The majority of proteinuria in AKI is due to tubular injury that prevents protein absorption, as well as release of tubular proteins into the ultrafiltrate. However, kidney biopsies of eight patients with persistent AKI/proteinuria documented co-existent glomerular disease (data not shown). This suggests that the role of glomerular injury in AKI, particularly where there is sepsis and inflammation, is incompletely understood and may be of greater significance than currently recognized.

Intrinsic AKI is often multifactorial. Renal ischemia is probably less important in the acute phase of burn injury than originally presumed [36]. Instead, inflammation and sepsis probably play important roles [3739]. An important difference between burn and other types of ICU patients may be the intensity and duration of the inflammatory response, which may persist longer than in other trauma patients [40]. Sepsis in severe burn patients, often accompanied by multi-organ failure (represented by SOFA), was identified as a risk factor for proteinuria by our regression analysis (Table 4), as well as for AKI (Table 5). Sepsis-related inflammatory and thrombogenic factors are considered risk factors for direct renal parenchymal damage [41, 42].

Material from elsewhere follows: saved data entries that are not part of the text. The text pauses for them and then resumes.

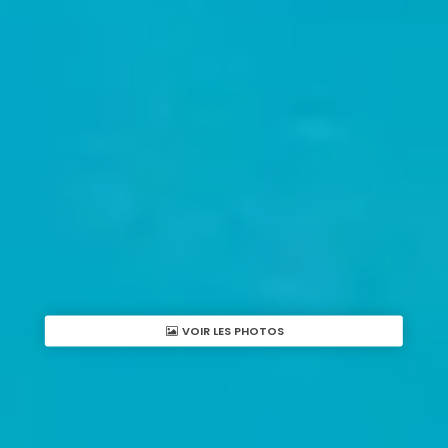
VOIR LES PHOTOS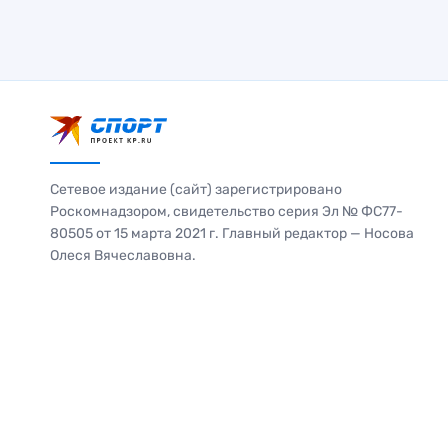
Сетевое издание (сайт) зарегистрировано
Роскомнадзором, свидетельство серия Эл № ФС77-
80505 от 15 марта 2021 г. Главный редактор — Носова
Олеся Вячеславовна.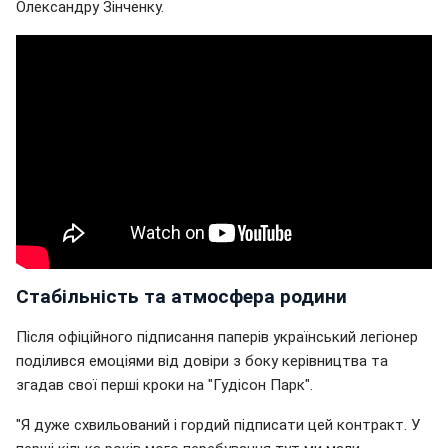
Олександру Зінченку.
Стабільність та атмосфера родини
Після офіційного підписання паперів український легіонер
поділився емоціями від довіри з боку керівництва та
згадав свої перші кроки на "Гудісон Парк".
"Я дуже схвильований і гордий підписати цей контракт. У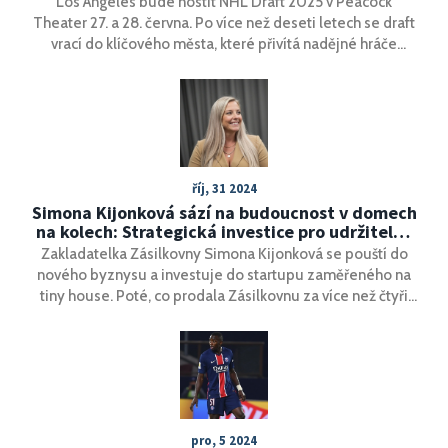
Los Angeles bude hostit NHL Draft 2025 v Peacock
Theater 27. a 28. června. Po více než deseti letech se draft
vrací do klíčového města, které přivítá nadějné hráče
osobně, zatímco týmy se zúčastní virtuálně. Výběr
zahrnuje talentované hráče jako Matthew Schaefer a
Michael Misa. Akce zdůrazňuje spolupráci s lokálními
partnery.
říj, 31 2024
Simona Kijonková sází na budoucnost v domech
na kolech: Strategická investice pro udržitelné
bydlení
Zakladatelka Zásilkovny Simona Kijonková se pouští do
nového byznysu a investuje do startupu zaměřeného na
tiny house. Poté, co prodala Zásilkovnu za více než čtyři
miliardy korun, má nyní s manželem volné finance pro jiné
podnikatelské příležitosti. Kijonková sází na sektory jako
technologie a zdravotnictví a hodlá také založit nadaci na
zlepšení života pro jednotliví hmotně znevýhodněné
skupiny obyvatelstva.
pro, 5 2024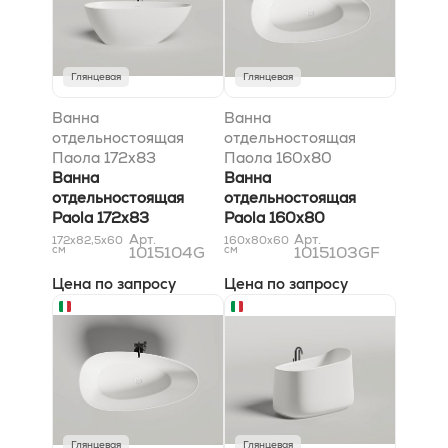
Глянцевая
Глянцевая
Ванна
Ванна
отдельностоящая
отдельностоящая
Паола 172x83
Паола 160x80
Ванна
покраска по RAL
Ванна
отдельностоящая
полностью
отдельностоящая
Paola 172x83
Paola 160x80
покраска по RAL
Арт.
Арт.
172x82,5x60
160x80x60
см
1015104G
см
1015103GF
полностью
Цена по запросу
Цена по запросу
Глянцевая
Глянцевая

This observational study has limitations. First, the burn patients were primarily male, and misclassifications of baseline kidney function could have occurred because of deficiencies in previous examinations. Second, misclassifications of proteinuria might occur because of known variability of urine dipstick measurements, even though we established a significant correlation between dipstick measurements and the 24 h urine test. Finally, we could not exclude the possibility of residual confounding due to burn severity, blood pressure, large amounts of fluid resuscitation and the administration of drugs. Furthermore, the unusual composition of urinary proteins (decreased filtered load of albumin, increased load of acute phase reactants or alterations in protein processing in renal tubules) compromises the use of urinary protein measurements for detecting kidney injury in burn patients [27]. Nonetheless, our results were consistent for several clinically relevant outcomes, including AKI, CRRT and mechanical ventilation duration, ICU length of stay and mortality. These findings are important because current guidelines for the classification and staging of AKI are based on sCr and urine volume, without explicit consideration of the severity of concomitant or independently existing proteinuria, especially in severe burn patients.

Conclusions

In conclusion, proteinuria was common (68.26%) in severe burn patients (> 30% TBSA), and proteinuria was clearly associated with increased risk for developing AKI, long-term ICU stays and mortality. Age, TBSA and sepsis were considered as independent risk factors for proteinuria in the post-burn period, and maximum SOFA and proteinuria as risk factors for AKI. Age, TBSA, proteinuria, comorbidities and RIFLE were regarded as risk factors for ICU mortality. These findings demonstrate that proteinuria should be used to identify severe burn patients at risk of developing AKI and unfavorable clinical outcomes.

Key messages

  • Almost two-thirds of severe burn patients (> 30% TBSA) develop new onset proteinuria.

  • Proteinuria is associated with increased risk for AKI, ICU length of stay and mortality.

  • Age, TBSA and sepsis are considered as independent risk factors for proteinuria in the post-burn period.

  • Maximum SOFA and proteinuria are regarded as risk factors for AKI.